We move on to the campus politics of the young, in particular no-platforming. “It’s just unbelievable” – and she does seem truly lost for a rebuke, if only for a moment. She recalls the post-war atmosphere. “Colin Jordan and Oswald Mosley were still allowed to hold their rallies, in the name of freedom… because we believed as a nation that liberty of expression and opinion underpin democracy. We’ve lost that completely. That’s gone.

“When homosexuality was unlawful… nobody stopped those who believed that it should be lawful from campaigning for that… I might oppose the campaign, but I would never have said we shouldn’t allows the campaign. But the student attitude appears to be, if we don’t like what that person says we shouldn’t allow them to say it. How does that contribute to a democracy?”

In Widdecombe, one senses a passion for public life balanced by an uncompromising privacy.
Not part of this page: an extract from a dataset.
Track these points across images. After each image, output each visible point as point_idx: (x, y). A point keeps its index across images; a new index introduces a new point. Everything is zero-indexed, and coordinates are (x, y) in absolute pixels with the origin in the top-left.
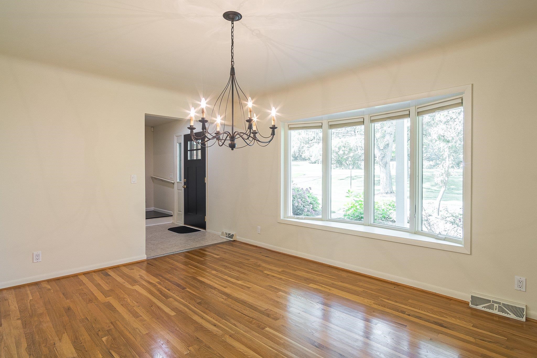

How does she account for her public notoriety? “No idea” she replies, rather unconvincingly. I suggest that she has a reputation for being quite private; perhaps this excites, rather than quells interest. “People don’t’ seem to mind what they ask these days… They’ll intrude anywhere.” That’s a cultural, as well as journalist trend though. “Like the Jeremy Kyle programme”, Ann chips in, “which just epitomises what’s gone wrong.”

“Are you a regular viewer?”, I inquire.

“Certainly not”, Ann corrects me. In all that we’ve discussed, I sense that faith plays a large role in supporting her characteristic stubbornness. Does she ever experience doubt? “Yes. But I think doubt is a means of growing… Faith is the antidote to doubt, but doubt is all a part of the growth of faith… Doubt can be a maturing force in faith.”

Might she, then, ever lose her faith? “No”, she replied, without a flicker of irony.